▶ [ACTIVITY] Beginning with the first entry, print all the records exactly.
== GIVEN RECORDS
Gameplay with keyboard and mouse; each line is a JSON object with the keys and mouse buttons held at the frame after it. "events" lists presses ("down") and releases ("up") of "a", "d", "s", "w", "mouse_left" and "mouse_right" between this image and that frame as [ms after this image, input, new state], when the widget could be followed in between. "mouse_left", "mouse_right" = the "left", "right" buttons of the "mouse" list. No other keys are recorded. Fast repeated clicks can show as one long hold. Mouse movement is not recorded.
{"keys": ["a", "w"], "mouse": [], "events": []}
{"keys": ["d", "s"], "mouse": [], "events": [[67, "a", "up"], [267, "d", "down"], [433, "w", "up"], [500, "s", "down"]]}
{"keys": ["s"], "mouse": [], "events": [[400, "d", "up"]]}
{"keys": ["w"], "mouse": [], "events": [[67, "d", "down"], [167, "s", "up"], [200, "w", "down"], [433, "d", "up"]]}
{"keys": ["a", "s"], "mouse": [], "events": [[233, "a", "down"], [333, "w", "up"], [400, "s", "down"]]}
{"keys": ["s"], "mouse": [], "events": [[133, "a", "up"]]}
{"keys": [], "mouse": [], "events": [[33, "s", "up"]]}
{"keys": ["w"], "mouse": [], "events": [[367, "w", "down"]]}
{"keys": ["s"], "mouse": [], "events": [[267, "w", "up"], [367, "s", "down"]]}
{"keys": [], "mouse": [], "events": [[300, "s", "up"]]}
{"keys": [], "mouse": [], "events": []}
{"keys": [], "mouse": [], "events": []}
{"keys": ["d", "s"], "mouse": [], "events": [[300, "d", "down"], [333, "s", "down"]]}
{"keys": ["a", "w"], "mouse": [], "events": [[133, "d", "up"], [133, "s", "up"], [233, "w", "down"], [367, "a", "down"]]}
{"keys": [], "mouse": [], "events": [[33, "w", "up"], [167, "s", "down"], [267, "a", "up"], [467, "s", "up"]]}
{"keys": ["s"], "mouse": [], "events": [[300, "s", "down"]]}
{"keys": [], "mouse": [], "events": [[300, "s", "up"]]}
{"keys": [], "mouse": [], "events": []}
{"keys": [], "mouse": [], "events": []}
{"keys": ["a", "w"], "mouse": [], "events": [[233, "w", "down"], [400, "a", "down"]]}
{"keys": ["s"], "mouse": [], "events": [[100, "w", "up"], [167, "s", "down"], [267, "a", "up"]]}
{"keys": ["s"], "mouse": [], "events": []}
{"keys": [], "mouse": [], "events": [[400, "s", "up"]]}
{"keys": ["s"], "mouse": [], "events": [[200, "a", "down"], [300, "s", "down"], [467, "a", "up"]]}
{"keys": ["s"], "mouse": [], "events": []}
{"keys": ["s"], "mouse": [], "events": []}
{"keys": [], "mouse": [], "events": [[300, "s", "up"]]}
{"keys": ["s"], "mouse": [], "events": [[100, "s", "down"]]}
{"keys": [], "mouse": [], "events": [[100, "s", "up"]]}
====
▶ [REPLY TO THE EXERCISE]
Gameplay with keyboard and mouse; each line is a JSON object with the keys and mouse buttons held at the frame after it. "events" lists presses ("down") and releases ("up") of "a", "d", "s", "w", "mouse_left" and "mouse_right" between this image and that frame as [ms after this image, input, new state], when the widget could be followed in between. "mouse_left", "mouse_right" = the "left", "right" buttons of the "mouse" list. No other keys are recorded. Fast repeated clicks can show as one long hold. Mouse movement is not recorded.
{"keys": ["a", "w"], "mouse": [], "events": []}
{"keys": ["d", "s"], "mouse": [], "events": [[67, "a", "up"], [267, "d", "down"], [433, "w", "up"], [500, "s", "down"]]}
{"keys": ["s"], "mouse": [], "events": [[400, "d", "up"]]}
{"keys": ["w"], "mouse": [], "events": [[67, "d", "down"], [167, "s", "up"], [200, "w", "down"], [433, "d", "up"]]}
{"keys": ["a", "s"], "mouse": [], "events": [[233, "a", "down"], [333, "w", "up"], [400, "s", "down"]]}
{"keys": ["s"], "mouse": [], "events": [[133, "a", "up"]]}
{"keys": [], "mouse": [], "events": [[33, "s", "up"]]}
{"keys": ["w"], "mouse": [], "events": [[367, "w", "down"]]}
{"keys": ["s"], "mouse": [], "events": [[267, "w", "up"], [367, "s", "down"]]}
{"keys": [], "mouse": [], "events": [[300, "s", "up"]]}
{"keys": [], "mouse": [], "events": []}
{"keys": [], "mouse": [], "events": []}
{"keys": ["d", "s"], "mouse": [], "events": [[300, "d", "down"], [333, "s", "down"]]}
{"keys": ["a", "w"], "mouse": [], "events": [[133, "d", "up"], [133, "s", "up"], [233, "w", "down"], [367, "a", "down"]]}
{"keys": [], "mouse": [], "events": [[33, "w", "up"], [167, "s", "down"], [267, "a", "up"], [467, "s", "up"]]}
{"keys": ["s"], "mouse": [], "events": [[300, "s", "down"]]}
{"keys": [], "mouse": [], "events": [[300, "s", "up"]]}
{"keys": [], "mouse": [], "events": []}
{"keys": [], "mouse": [], "events": []}
{"keys": ["a", "w"], "mouse": [], "events": [[233, "w", "down"], [400, "a", "down"]]}
{"keys": ["s"], "mouse": [], "events": [[100, "w", "up"], [167, "s", "down"], [267, "a", "up"]]}
{"keys": ["s"], "mouse": [], "events": []}
{"keys": [], "mouse": [], "events": [[400, "s", "up"]]}
{"keys": ["s"], "mouse": [], "events": [[200, "a", "down"], [300, "s", "down"], [467, "a", "up"]]}
{"keys": ["s"], "mouse": [], "events": []}
{"keys": ["s"], "mouse": [], "events": []}
{"keys": [], "mouse": [], "events": [[300, "s", "up"]]}
{"keys": ["s"], "mouse": [], "events": [[100, "s", "down"]]}
{"keys": [], "mouse": [], "events": [[100, "s", "up"]]}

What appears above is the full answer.